Russia Broke the INF Treaty (Again). What the US Should Do
Michaela Dodge / David Poortinga /
On Sept. 2, Russia tested a ground-launched cruise missile named SSC-X-8, in violation of the Intermediate-Range Nuclear Forces treaty, according to reporting by the Washington Free Beacon.
This test represents the latest in a long train of Russian violations of the 1987 treaty, which prohibits ground-launched ballistic and cruise missiles with ranges from 500 to 5,500 kilometers.
The Intermediate-Range Nuclear Forces treaty was a historic achievement. Before it, there had never been an arms control agreement that eliminated an entire class of nuclear weapons.
Russia, however, began testing prohibited missiles in 2008.
The U.S. State Department first officially accused Russia of violating the treaty in July 2014, but Russia has brushed off U.S. remonstrances and continues illicit missile tests.
Given Russia’s repeated violations of the INF Treaty and the U.S.’s inability to bring Russia back into compliance, it is time for the U.S. to withdraw from the treaty.
While Russia develops and tests intermediate-range missiles, the Obama administration has given only limited thought to integrating these systems into our own force posture and has refused to provide information about the violation and the threat it poses to the U.S. and allies.
A continuation of the status quo will allow Russia, which has made nuclear threats against NATO, to gain an advantage across an entire class of weapons.

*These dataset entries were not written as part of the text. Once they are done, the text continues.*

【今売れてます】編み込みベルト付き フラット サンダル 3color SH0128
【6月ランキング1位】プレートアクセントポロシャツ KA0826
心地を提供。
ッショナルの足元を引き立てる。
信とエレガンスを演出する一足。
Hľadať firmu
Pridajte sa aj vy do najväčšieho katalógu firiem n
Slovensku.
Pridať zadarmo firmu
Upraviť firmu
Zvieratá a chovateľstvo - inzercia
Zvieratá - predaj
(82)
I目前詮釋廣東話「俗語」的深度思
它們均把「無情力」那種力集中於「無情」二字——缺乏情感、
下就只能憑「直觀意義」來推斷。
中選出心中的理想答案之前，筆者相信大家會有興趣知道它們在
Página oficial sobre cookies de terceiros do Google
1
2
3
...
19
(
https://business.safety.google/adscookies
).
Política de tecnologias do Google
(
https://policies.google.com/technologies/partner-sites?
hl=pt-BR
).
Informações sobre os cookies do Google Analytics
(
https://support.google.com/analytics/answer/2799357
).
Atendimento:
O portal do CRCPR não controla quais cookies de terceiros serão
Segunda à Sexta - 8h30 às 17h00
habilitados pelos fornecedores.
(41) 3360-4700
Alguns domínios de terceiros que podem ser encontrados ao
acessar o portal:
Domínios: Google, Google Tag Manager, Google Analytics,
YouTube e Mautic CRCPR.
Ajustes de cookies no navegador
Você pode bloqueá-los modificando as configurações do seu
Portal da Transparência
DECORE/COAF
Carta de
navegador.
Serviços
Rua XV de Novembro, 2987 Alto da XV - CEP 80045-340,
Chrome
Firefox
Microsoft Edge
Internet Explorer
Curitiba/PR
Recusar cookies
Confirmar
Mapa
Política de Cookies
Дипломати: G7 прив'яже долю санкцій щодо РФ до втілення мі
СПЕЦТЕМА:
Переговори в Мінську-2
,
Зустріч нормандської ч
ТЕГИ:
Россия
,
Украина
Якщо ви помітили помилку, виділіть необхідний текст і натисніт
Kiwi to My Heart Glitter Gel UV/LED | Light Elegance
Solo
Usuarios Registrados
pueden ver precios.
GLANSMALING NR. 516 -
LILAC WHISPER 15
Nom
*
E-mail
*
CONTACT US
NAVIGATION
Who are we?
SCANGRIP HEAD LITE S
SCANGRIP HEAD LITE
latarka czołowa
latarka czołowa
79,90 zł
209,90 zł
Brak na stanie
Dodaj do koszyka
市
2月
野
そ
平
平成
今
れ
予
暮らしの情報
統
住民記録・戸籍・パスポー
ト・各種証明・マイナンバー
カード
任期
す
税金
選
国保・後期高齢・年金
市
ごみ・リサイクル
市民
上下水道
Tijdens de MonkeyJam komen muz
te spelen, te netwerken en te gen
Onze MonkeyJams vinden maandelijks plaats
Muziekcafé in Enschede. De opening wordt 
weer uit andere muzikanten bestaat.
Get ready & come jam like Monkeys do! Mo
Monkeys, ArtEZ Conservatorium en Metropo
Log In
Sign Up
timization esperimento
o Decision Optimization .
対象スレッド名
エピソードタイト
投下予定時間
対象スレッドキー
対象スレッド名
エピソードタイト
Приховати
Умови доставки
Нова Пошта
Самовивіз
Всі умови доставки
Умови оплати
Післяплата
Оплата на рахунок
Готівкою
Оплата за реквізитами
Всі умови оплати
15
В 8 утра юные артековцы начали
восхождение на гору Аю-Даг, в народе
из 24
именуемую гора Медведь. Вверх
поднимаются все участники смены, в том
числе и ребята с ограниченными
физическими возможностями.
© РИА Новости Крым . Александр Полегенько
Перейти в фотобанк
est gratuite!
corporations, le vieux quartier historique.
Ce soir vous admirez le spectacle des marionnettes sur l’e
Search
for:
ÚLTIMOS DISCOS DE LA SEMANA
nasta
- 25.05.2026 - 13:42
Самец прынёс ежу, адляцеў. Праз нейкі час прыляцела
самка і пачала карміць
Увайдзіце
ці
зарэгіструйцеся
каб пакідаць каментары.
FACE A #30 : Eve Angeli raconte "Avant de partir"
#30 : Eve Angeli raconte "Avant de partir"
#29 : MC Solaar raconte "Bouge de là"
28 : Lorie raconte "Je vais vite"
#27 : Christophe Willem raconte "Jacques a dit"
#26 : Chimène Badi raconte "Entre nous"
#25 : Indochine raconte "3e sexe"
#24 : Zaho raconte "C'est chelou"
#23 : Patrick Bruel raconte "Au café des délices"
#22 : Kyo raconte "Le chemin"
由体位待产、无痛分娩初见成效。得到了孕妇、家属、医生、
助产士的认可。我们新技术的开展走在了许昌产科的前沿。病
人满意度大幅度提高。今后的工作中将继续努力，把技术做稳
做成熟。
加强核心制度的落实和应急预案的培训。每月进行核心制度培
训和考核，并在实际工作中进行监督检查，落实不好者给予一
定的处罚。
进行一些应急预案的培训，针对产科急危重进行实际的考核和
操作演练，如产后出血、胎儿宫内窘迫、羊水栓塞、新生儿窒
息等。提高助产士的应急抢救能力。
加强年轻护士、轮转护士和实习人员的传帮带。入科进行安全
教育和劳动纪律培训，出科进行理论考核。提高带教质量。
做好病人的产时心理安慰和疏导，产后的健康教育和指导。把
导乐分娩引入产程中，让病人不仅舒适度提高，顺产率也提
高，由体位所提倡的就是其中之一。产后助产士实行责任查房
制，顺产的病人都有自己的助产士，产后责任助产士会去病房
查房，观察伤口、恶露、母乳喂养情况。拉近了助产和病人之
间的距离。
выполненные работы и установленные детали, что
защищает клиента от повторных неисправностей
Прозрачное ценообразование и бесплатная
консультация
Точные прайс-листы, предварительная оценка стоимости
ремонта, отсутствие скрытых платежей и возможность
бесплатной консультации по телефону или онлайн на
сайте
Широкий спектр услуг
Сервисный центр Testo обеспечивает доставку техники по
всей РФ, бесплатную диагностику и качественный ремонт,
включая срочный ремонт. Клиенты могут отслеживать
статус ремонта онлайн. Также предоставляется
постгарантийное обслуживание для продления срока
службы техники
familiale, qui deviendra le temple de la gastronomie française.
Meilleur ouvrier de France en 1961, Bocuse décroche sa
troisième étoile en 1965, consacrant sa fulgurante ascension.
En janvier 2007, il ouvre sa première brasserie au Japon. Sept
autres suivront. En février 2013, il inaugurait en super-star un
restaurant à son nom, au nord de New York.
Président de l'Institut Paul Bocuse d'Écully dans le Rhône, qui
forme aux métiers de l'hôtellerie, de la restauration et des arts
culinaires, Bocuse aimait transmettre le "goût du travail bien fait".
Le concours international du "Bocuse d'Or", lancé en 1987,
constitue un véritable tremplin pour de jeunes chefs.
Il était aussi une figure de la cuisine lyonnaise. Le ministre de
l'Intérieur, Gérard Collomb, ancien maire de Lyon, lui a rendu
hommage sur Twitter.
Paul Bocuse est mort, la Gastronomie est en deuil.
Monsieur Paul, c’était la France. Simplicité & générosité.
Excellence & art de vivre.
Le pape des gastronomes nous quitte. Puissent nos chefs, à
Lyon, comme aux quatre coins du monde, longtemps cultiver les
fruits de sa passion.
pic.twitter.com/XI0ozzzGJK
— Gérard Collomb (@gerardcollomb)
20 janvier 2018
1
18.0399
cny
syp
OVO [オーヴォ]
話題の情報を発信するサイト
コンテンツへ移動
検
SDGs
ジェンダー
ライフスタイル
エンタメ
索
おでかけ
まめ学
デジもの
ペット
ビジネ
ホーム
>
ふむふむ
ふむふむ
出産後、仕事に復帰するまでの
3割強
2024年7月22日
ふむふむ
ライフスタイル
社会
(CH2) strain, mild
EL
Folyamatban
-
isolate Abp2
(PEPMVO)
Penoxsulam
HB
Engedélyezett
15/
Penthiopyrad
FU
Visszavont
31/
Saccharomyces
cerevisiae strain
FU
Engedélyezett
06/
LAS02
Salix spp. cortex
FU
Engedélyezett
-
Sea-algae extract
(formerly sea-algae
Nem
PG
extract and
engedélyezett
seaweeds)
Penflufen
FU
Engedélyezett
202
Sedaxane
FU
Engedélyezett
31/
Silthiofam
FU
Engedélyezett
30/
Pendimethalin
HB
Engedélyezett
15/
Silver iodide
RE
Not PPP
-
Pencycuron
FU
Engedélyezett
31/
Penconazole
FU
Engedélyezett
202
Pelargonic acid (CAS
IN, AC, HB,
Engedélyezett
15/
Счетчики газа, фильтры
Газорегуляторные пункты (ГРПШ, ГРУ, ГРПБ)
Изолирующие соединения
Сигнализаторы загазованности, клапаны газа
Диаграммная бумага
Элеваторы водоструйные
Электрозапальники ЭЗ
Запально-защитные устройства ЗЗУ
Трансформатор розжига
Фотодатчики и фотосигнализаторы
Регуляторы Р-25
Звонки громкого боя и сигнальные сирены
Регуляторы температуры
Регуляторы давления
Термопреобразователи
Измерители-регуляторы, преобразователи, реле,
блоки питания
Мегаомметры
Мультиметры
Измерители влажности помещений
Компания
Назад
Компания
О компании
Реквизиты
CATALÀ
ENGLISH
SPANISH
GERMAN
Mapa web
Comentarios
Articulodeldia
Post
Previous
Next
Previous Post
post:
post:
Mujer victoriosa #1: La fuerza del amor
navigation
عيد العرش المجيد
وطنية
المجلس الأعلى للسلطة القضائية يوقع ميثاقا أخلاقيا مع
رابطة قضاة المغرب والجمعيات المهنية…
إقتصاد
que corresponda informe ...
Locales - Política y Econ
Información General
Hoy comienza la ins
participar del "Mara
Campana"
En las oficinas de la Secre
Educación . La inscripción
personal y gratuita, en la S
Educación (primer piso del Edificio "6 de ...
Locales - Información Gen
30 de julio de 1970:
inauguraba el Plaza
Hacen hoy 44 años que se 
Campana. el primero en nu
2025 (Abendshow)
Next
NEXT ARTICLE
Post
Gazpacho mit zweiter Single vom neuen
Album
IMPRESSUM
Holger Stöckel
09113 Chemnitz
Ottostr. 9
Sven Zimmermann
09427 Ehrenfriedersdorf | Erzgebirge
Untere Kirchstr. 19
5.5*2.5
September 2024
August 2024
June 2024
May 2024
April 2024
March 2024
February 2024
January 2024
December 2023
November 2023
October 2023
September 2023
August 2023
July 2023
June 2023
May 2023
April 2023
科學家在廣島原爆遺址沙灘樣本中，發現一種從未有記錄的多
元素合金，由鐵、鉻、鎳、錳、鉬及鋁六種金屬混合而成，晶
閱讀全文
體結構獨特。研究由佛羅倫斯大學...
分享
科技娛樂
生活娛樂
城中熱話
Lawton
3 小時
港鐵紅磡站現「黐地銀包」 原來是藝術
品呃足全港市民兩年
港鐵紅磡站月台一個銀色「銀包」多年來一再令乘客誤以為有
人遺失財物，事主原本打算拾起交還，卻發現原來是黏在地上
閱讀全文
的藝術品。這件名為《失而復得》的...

The U.S. therefore cannot allow Russia to gain a strategic advantage in Europe that it can use to cow NATO and reassert its influence.
In the words of General Philip Breedlove, Supreme Allied Commander in Europe, “[a] weapon capability that violates the INF, that is introduced into the greater European land mass, is absolutely a tool that will have to be dealt with. It can’t go unanswered.”
In addition to withdrawing from the INF Treaty, the U.S. should take further steps to counter the Russian nuclear threat: modernizing its nuclear arsenal and committing to developing a comprehensive layered missile defense system.
The U.S. nuclear arsenal is aging, and no yield-producing tests have been conducted in over 20 years. The U.S. must modernize its arsenal in order to maintain a credible deterrent. Furthermore, the U.S. must develop missile defense systems capable of responding to new threats.
U.S. missile defense programs have suffered under the Obama administration. This trend must be reversed.
Russia’s treaty violations, its incursions into Georgia and Ukraine, and its recent actions in Syria point to a concerted Russian effort to re-establish itself as a global power. The Obama administration must stop dithering and take action to safeguard the security of itself and its allies.